The rules require such grant monies to be put in a non-interest bearing account.
If the grant funds are put in an interest bearing account, interest of $100 or more is to be passed on to the U.S. Housing and Urban Development on a quarterly basis and credit any interest to the grant.
“The county deposited federal funds in interest bearing accounts, but did not credit the grant fund(s) with any interest generated by the deposits,” Accountants noted. “During 2007, the County’s Small Cities Community Development Block Grants potentially earned interest in excess of $100. The interest was not remitted to the U.S. Department of Housing and Urban Development.”
Another of the concerns dealt with transferring monies from one account to another at the end of the year to cover projected deficits.
State law stipulates that monies put into a particular funds must be used for that purpose only.
“The following funds have negative fund balances at December 31, 2007: Delinquent Tax, Undivided Local Government and New Auto for $500, $62,026 and $61,011 respectively. The County failed to properly advance money from the General fund to cover fund deficits throughout the year and at fiscal year end. The county should not disburse from any fund until there are available funds to cover the expenditure and should advance monies to the fund if it is apparent that the fund will have a negative fund balance,” the letter stated.
The letter also rapped the county commission for creating accounts not approved by the state auditor before hand.
Accountants also said the clerk of courts office needs to make changes as it pertains to unclaimed funds.
“Ohio Rev. Code Section 2335.34 and 2335.35 states that on the first Monday of January, the clerk of each common pleas court clerk, court of appeals clerk, probate judge clerk, sheriff shall make two certified lists of unclaimed fees and costs outstanding for one year, and post the list in her/his office and the courthouse for 30 days.”
“[RC 2335.34] After the forementioned 30 day period, the clerk or sheriff must pay the money to the county treasury. Each such officer shall indicate in her/his cashbook and docket the disposition of each unclaimed item. [RC 2335.35] The Clerk of Courts Legal Department did not follow procedures described in the above ORC requirements governing unclaimed costs and fees,” accountants noted in their management letter.

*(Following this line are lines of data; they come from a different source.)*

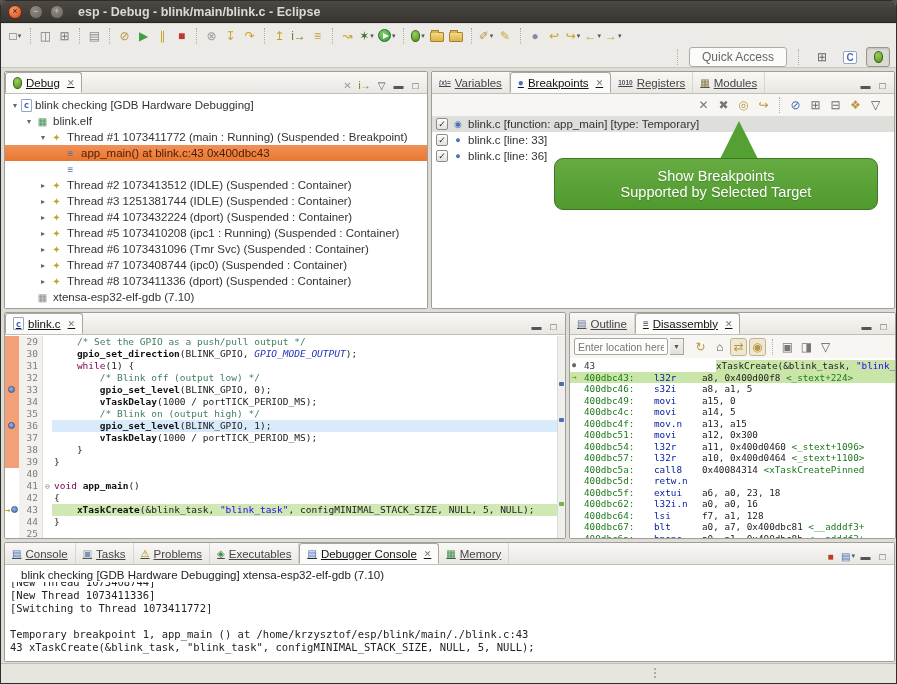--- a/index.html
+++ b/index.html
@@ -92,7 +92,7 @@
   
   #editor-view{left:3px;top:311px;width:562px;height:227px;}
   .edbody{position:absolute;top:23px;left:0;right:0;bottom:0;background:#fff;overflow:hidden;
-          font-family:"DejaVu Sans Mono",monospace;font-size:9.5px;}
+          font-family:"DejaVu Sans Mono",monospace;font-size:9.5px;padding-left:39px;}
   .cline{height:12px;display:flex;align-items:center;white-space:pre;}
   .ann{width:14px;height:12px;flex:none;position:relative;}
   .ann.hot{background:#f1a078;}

“The Clerk of Courts should post a list of unclaimed costs and fees as required by Ohio Revised Code, maintain record of such unclaimed costs and fees in cashbook and docket and pay money to the county treasury after the 30 day period.”
In addition to minute keeping changes in the board of elections, other suggestions for improvement mentioned in the letter:
— The clerk of courts should investigate whether checks issued more than six months ago can be collected. “We found checks that were older than six months and still outstanding. This could result in a misstatement of cash if these checks have little chance of clearing in the future. We recommend that outstanding checks that are older than six months be investigated to determine whether to void and reissue the amounts or deposit the amounts to an unclaimed monies fund.”
Another suggestion is that the clerk of courts ask National City Bank to provide corresponding fronts and back images of all checks deposited.
“The clerk of courts title department does not receive copies of cancelled checks from National City Bank and therefore doe not maintain sufficient evidential matter as required by Auditor of State Bulletin previously mentioned. The clerk of courts should contact National City Bank and request that the Title Department be provided with an electronic image of the front and back side of all cancelled checks,” the letter stated.
— The county should have a written policy on travel reimbursement to make sure all travel costs meet the same county criteria.
— The Lawrence County Municipal Court should have bank reconciliations approved by two people, a move that would reduce the possibility of mistakes.
The letter did not note if any mistakes had been made as a result of this oversight.